One possibility would be to supply the optimization and code
generation either as an on-chip ROM, or a separate ROM that come
with the processor.  Also, the intermediate code format has to
be standardized well enough to allow for it.

Though this requires compiler designers and processor designers
to talk to each other, which might not happen as often as it should.

-- glen
[This is pretty standard in the toolchains for embedded processors.  I
gather that the ARM compilers generate intermediate code, and all the
optimization and code generation happens in the linker. -John]

[toc] | [next] | [standalone]

#235

From	anton@mips.complang.tuwien.ac.at (Anton Ertl)
Date	2011-08-13 12:38 +0000
Message-ID	<11-08-018@comp.compilers>
In reply to	#232

glen herrmannsfeldt <gah@ugcs.caltech.edu> writes:
>A recent post to comp.lang.fortran on optimization reminded me of
>something I thought about some time ago.  Someone was wondering if any
>optimization was done at link time.  In the case of Fortran, the
>answer is usually no.
>
>It seems to me, though, that in the case of RISC, and even more in the
>case of VLIW processors like Itanium, delaying the final optimization
>and code generation pass would be useful.

I would expect that most Fortran compilers can do this, not because
it's useful in practice, but because they want to shine at SPEC CPU
benchmarketing (which contains Fortran programs).
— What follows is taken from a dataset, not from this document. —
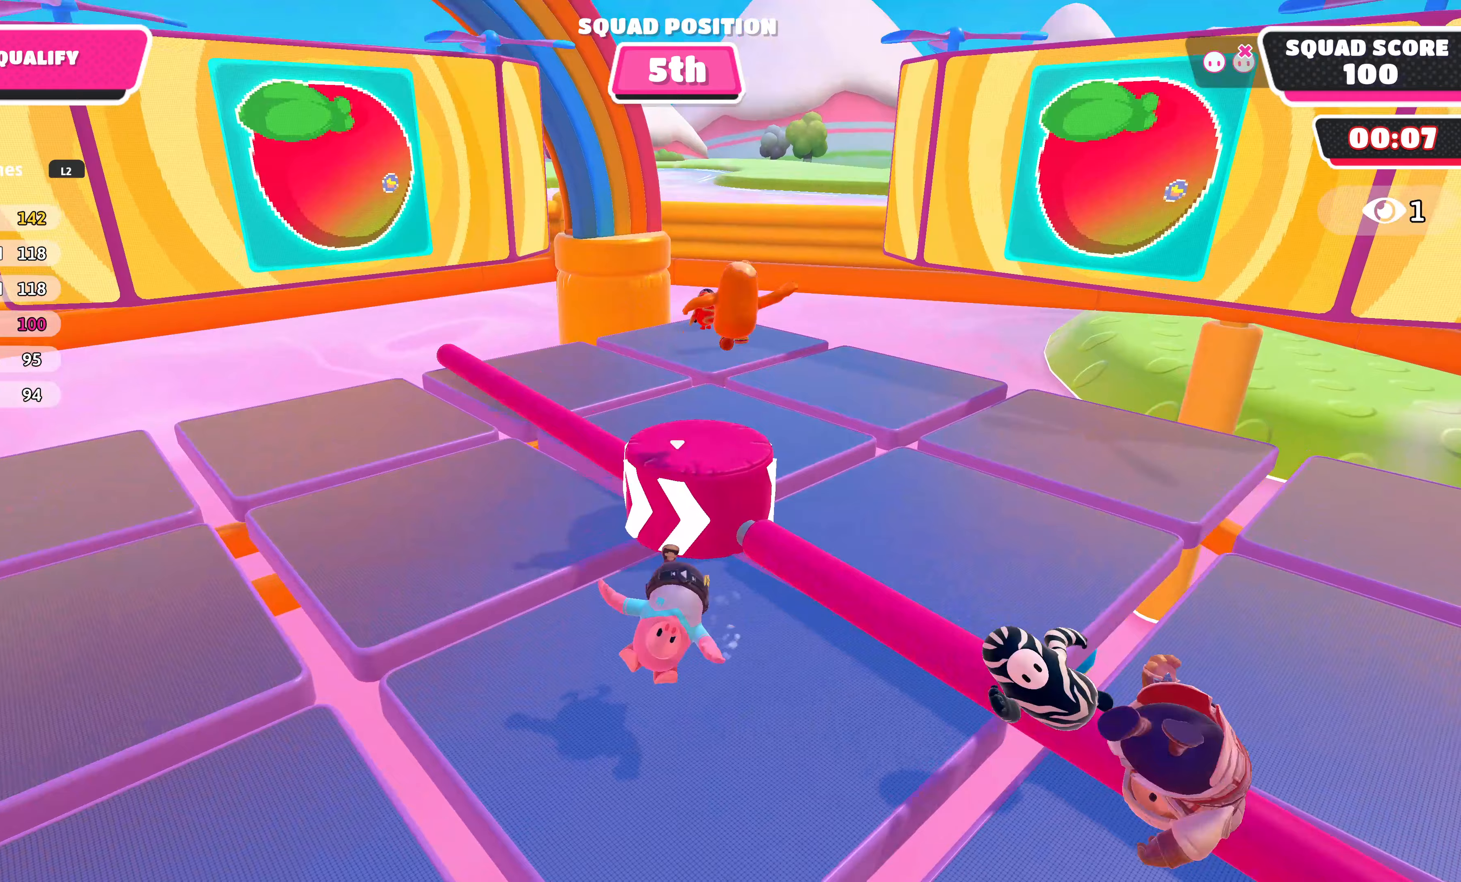
{"buttons": [], "left_stick": "center", "right_stick": "center", "events": [[117, "left_stick", "down"], [183, "left_stick", "center"], [267, "left_stick", "down"], [450, "left_stick", "center"]]}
As for the usefulness in practice: Link-time optimization increases
link time and therefore slows down development.  Many projects use
dynamically linked libraries even for modules specific to the project;
one of the reasons it to avoid the slowness of static linking, and
making that even slower is out of question (my impression is that
these are usually C++ projects, though).

A frequently encountered meme in discussions is: developing with using
fast compilation options for development and slower compilation
producing better code for production.  However, many compilers these
days take the liberty to produce code that behaves differently when
changing optimization options (or, as slipped from one compiler
maintainer, "miscompiling" programs with higher optimization options
(normally the compiler maintainers use some euphemism instead)), most
developers soon give up on that plan.  The other reason is that the
intended production version turns out to need another change and thus
becomes another development version; or the reversal: the program is
worked on until the deadline is here; there was never any time to
compile slowly and test the result (and if there was, the test would
fail because of the miscompilation thing mentioned above, so the
developer would revert back to the development version).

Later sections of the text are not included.